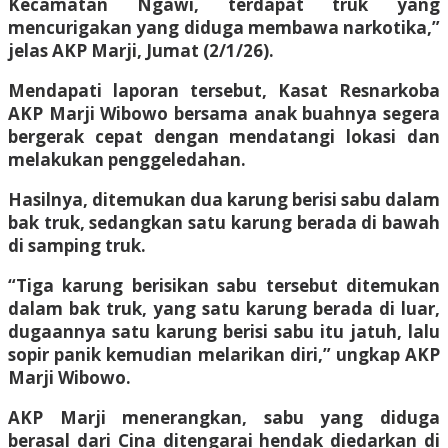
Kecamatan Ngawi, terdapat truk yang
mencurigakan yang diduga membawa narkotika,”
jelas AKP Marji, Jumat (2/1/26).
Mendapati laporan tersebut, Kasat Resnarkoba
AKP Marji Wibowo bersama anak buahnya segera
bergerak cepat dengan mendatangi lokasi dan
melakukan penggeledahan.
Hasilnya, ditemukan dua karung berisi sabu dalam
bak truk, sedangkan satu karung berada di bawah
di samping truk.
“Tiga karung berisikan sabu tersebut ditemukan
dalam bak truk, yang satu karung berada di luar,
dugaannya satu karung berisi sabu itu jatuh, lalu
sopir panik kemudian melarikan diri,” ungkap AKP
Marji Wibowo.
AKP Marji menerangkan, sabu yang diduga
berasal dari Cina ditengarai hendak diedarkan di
--
WORK INSTRUCTIONS:
Reproduce every line above verbatim, leaving the pictures out.

RESULT OF THE EXERCISE:
Kecamatan Ngawi, terdapat truk yang
mencurigakan yang diduga membawa narkotika,”
jelas AKP Marji, Jumat (2/1/26).
Mendapati laporan tersebut, Kasat Resnarkoba
AKP Marji Wibowo bersama anak buahnya segera
bergerak cepat dengan mendatangi lokasi dan
melakukan penggeledahan.
Hasilnya, ditemukan dua karung berisi sabu dalam
bak truk, sedangkan satu karung berada di bawah
di samping truk.
“Tiga karung berisikan sabu tersebut ditemukan
dalam bak truk, yang satu karung berada di luar,
dugaannya satu karung berisi sabu itu jatuh, lalu
sopir panik kemudian melarikan diri,” ungkap AKP
Marji Wibowo.
AKP Marji menerangkan, sabu yang diduga
berasal dari Cina ditengarai hendak diedarkan di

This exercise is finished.